# [Written task]
Output all entries verbatim, dropping pictures.

# [Data shown]
++++
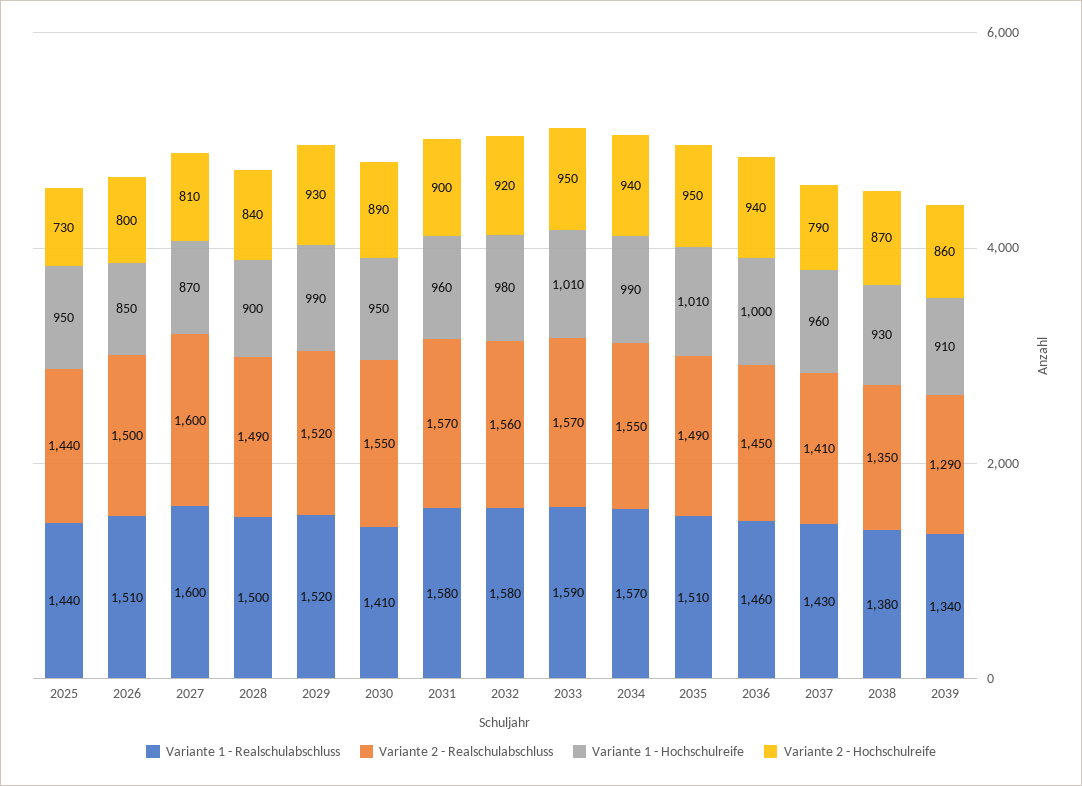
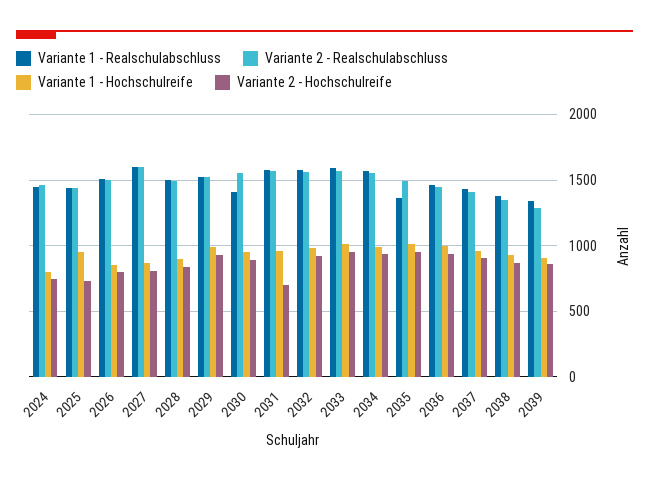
  {
    "Variante 1 - Realschulabschluss": {
      "2025": 1440,
      "2026": 1510,
      "2027": 1600,
      "2028": 1500,
      "2029": 1520,
      "2030": 1410,
      "2031": 1580,
      "2032": 1580,
      "2033": 1590,
      "2034": 1570,
-     "2035": 1510,
+     "2035": 1350,
      "2036": 1460,
      "2037": 1430,
      "2038": 1380,
-     "2039": 1340
+     "2039": 1340,
+     "2024": 1450
    },
    "Variante 2 - Realschulabschluss": {
      "2025": 1440,
      "2026": 1500,
      "2027": 1600,
      "2028": 1490,
      "2029": 1520,
      "2030": 1550,
      "2031": 1570,
      "2032": 1560,
      "2033": 1570,
      "2034": 1550,
      "2035": 1490,
      "2036": 1450,
      "2037": 1410,
      "2038": 1350,
-     "2039": 1290
+     "2039": 1290,
+     "2024": 1450
    },
    "Variante 1 - Hochschulreife": {
      "2025": 950,
      "2026": 850,
      "2027": 870,
      "2028": 900,
      "2029": 990,
      "2030": 950,
      "2031": 960,
      "2032": 980,
      "2033": 1010,
      "2034": 990,
      "2035": 1010,
      "2036": 1000,
      "2037": 960,
      "2038": 930,
-     "2039": 910
+     "2039": 910,
+     "2024": 800
    },
    "Variante 2 - Hochschulreife": {
      "2025": 730,
      "2026": 800,
      "2027": 810,
      "2028": 840,
      "2029": 930,
      "2030": 890,
-     "2031": 900,
+     "2031": 700,
      "2032": 920,
      "2033": 950,
      "2034": 940,
      "2035": 950,
      "2036": 940,
-     "2037": 790,
+     "2037": 900,
      "2038": 870,
-     "2039": 860
+     "2039": 860,
+     "2024": 750
    }
  }

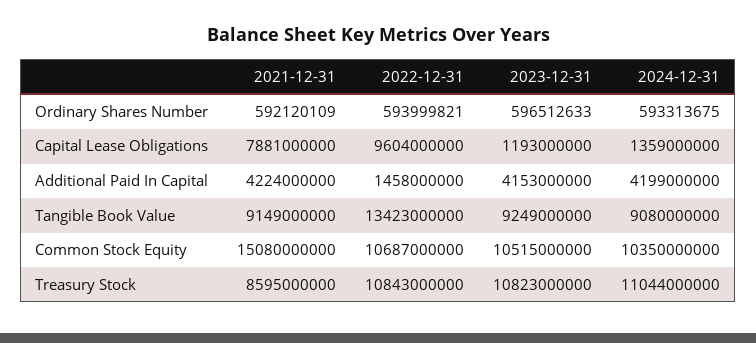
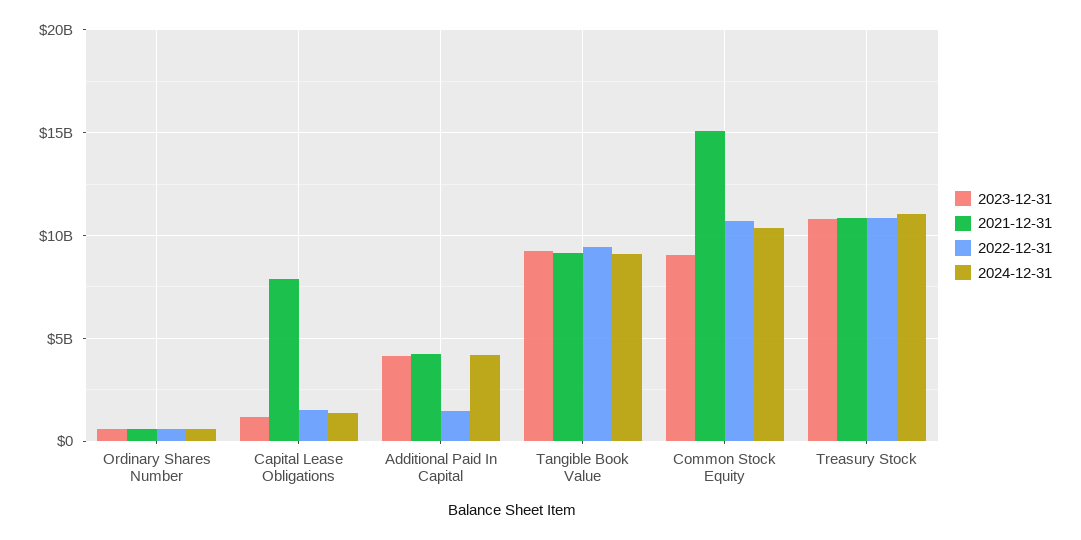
  {
    "2021-12-31": {
      "Ordinary Shares Number": 592120109,
      "Capital Lease Obligations": 7881000000,
      "Additional Paid In Capital": 4224000000,
      "Tangible Book Value": 9149000000,
      "Common Stock Equity": 15080000000,
-     "Treasury Stock": 8595000000
+     "Treasury Stock": 11000000000
    },
    "2022-12-31": {
      "Ordinary Shares Number": 593999821,
-     "Capital Lease Obligations": 9604000000,
+     "Capital Lease Obligations": 1500000000,
      "Additional Paid In Capital": 1458000000,
-     "Tangible Book Value": 13423000000,
+     "Tangible Book Value": 9500000000,
      "Common Stock Equity": 10687000000,
      "Treasury Stock": 10843000000
    },
    "2023-12-31": {
      "Ordinary Shares Number": 596512633,
      "Capital Lease Obligations": 1193000000,
      "Additional Paid In Capital": 4153000000,
      "Tangible Book Value": 9249000000,
-     "Common Stock Equity": 10515000000,
+     "Common Stock Equity": 9000000000,
      "Treasury Stock": 10823000000
    },
    "2024-12-31": {
      "Ordinary Shares Number": 593313675,
      "Capital Lease Obligations": 1359000000,
      "Additional Paid In Capital": 4199000000,
      "Tangible Book Value": 9080000000,
      "Common Stock Equity": 10350000000,
      "Treasury Stock": 11044000000
    }
  }

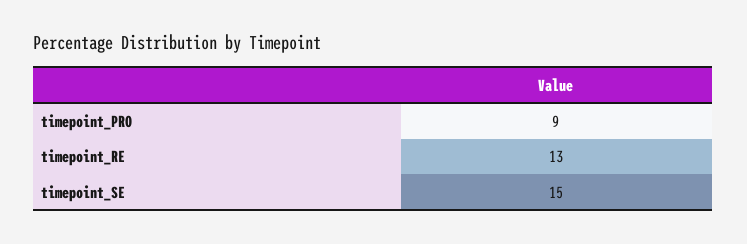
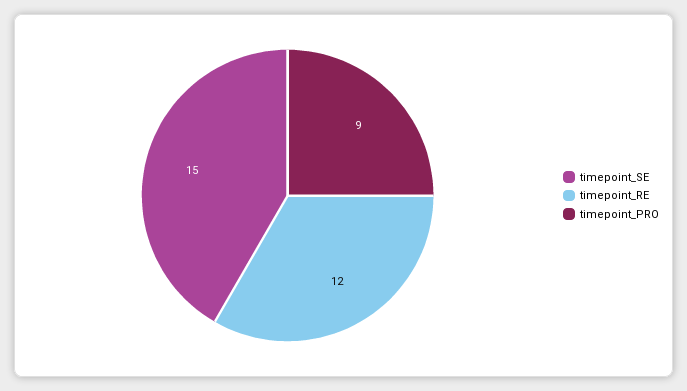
  {
    "timepoint_PRO": 9,
-   "timepoint_RE": 13,
+   "timepoint_RE": 12,
    "timepoint_SE": 15
  }

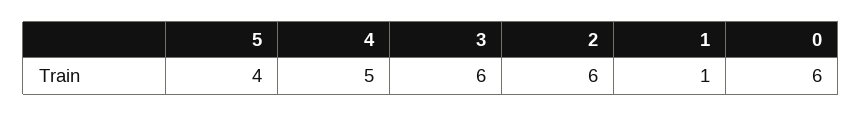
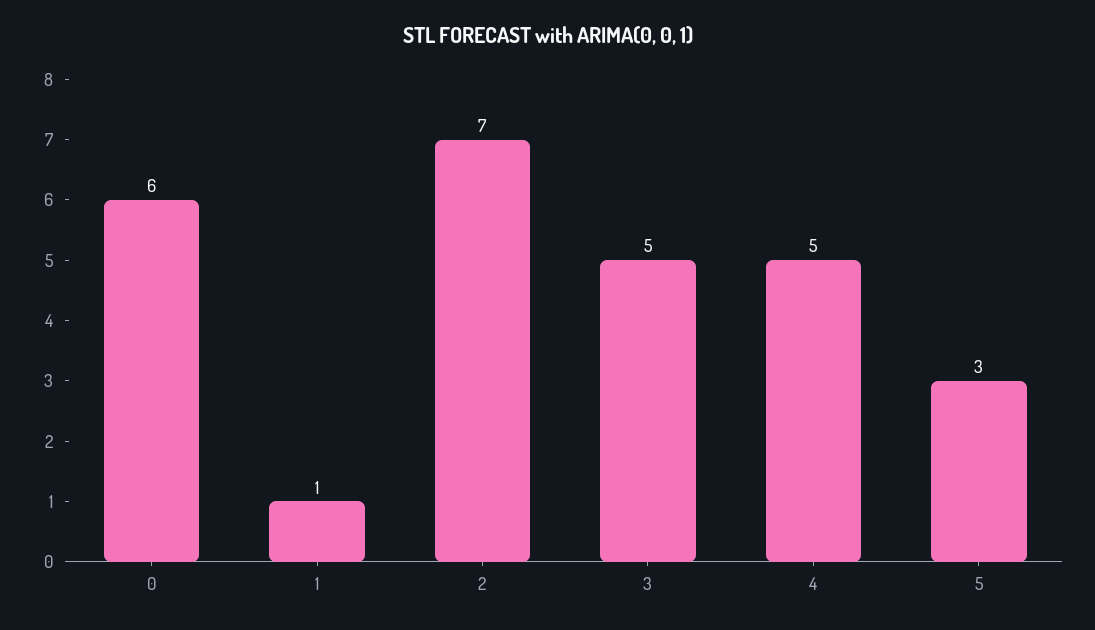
  {
-   "5": 4,
+   "5": 3,
    "4": 5,
-   "3": 6,
+   "3": 5,
-   "2": 6,
+   "2": 7,
    "1": 1,
    "0": 6
  }

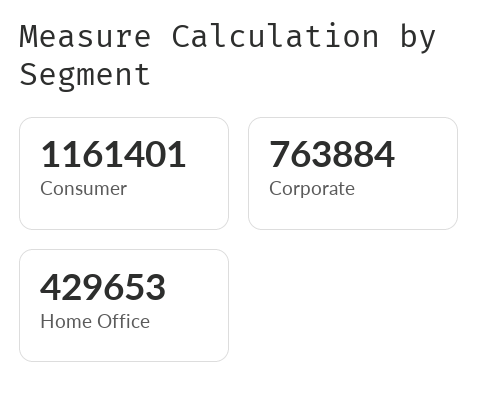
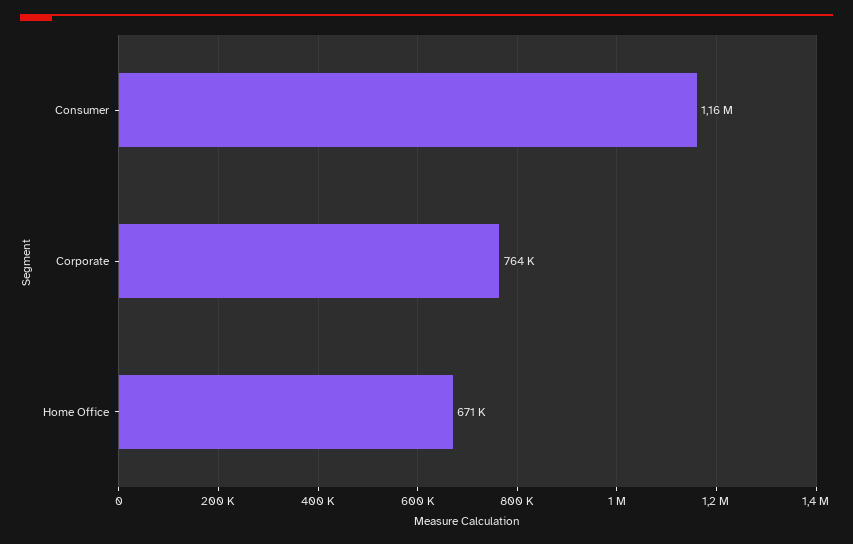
  {
    "Consumer": 1161401,
    "Corporate": 763884,
-   "Home Office": 429653
+   "Home Office": 671000
  }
++++
# [Output of the exercise]
  {
    "Variante 1 - Realschulabschluss": {
      "2025": 1440,
      "2026": 1510,
      "2027": 1600,
      "2028": 1500,
      "2029": 1520,
      "2030": 1410,
      "2031": 1580,
      "2032": 1580,
      "2033": 1590,
      "2034": 1570,
-     "2035": 1510,
+     "2035": 1350,
      "2036": 1460,
      "2037": 1430,
      "2038": 1380,
-     "2039": 1340
+     "2039": 1340,
+     "2024": 1450
    },
    "Variante 2 - Realschulabschluss": {
      "2025": 1440,
      "2026": 1500,
      "2027": 1600,
      "2028": 1490,
      "2029": 1520,
      "2030": 1550,
      "2031": 1570,
      "2032": 1560,
      "2033": 1570,
      "2034": 1550,
      "2035": 1490,
      "2036": 1450,
      "2037": 1410,
      "2038": 1350,
-     "2039": 1290
+     "2039": 1290,
+     "2024": 1450
    },
    "Variante 1 - Hochschulreife": {
      "2025": 950,
      "2026": 850,
      "2027": 870,
      "2028": 900,
      "2029": 990,
      "2030": 950,
      "2031": 960,
      "2032": 980,
      "2033": 1010,
      "2034": 990,
      "2035": 1010,
      "2036": 1000,
      "2037": 960,
      "2038": 930,
-     "2039": 910
+     "2039": 910,
+     "2024": 800
    },
    "Variante 2 - Hochschulreife": {
      "2025": 730,
      "2026": 800,
      "2027": 810,
      "2028": 840,
      "2029": 930,
      "2030": 890,
-     "2031": 900,
+     "2031": 700,
      "2032": 920,
      "2033": 950,
      "2034": 940,
      "2035": 950,
      "2036": 940,
-     "2037": 790,
+     "2037": 900,
      "2038": 870,
-     "2039": 860
+     "2039": 860,
+     "2024": 750
    }
  }

  {
    "2021-12-31": {
      "Ordinary Shares Number": 592120109,
      "Capital Lease Obligations": 7881000000,
      "Additional Paid In Capital": 4224000000,
      "Tangible Book Value": 9149000000,
      "Common Stock Equity": 15080000000,
-     "Treasury Stock": 8595000000
+     "Treasury Stock": 11000000000
    },
    "2022-12-31": {
      "Ordinary Shares Number": 593999821,
-     "Capital Lease Obligations": 9604000000,
+     "Capital Lease Obligations": 1500000000,
      "Additional Paid In Capital": 1458000000,
-     "Tangible Book Value": 13423000000,
+     "Tangible Book Value": 9500000000,
      "Common Stock Equity": 10687000000,
      "Treasury Stock": 10843000000
    },
    "2023-12-31": {
      "Ordinary Shares Number": 596512633,
      "Capital Lease Obligations": 1193000000,
      "Additional Paid In Capital": 4153000000,
      "Tangible Book Value": 9249000000,
-     "Common Stock Equity": 10515000000,
+     "Common Stock Equity": 9000000000,
      "Treasury Stock": 10823000000
    },
    "2024-12-31": {
      "Ordinary Shares Number": 593313675,
      "Capital Lease Obligations": 1359000000,
      "Additional Paid In Capital": 4199000000,
      "Tangible Book Value": 9080000000,
      "Common Stock Equity": 10350000000,
      "Treasury Stock": 11044000000
    }
  }

  {
    "timepoint_PRO": 9,
-   "timepoint_RE": 13,
+   "timepoint_RE": 12,
    "timepoint_SE": 15
  }

  {
-   "5": 4,
+   "5": 3,
    "4": 5,
-   "3": 6,
+   "3": 5,
-   "2": 6,
+   "2": 7,
    "1": 1,
    "0": 6
  }

  {
    "Consumer": 1161401,
    "Corporate": 763884,
-   "Home Office": 429653
+   "Home Office": 671000
  }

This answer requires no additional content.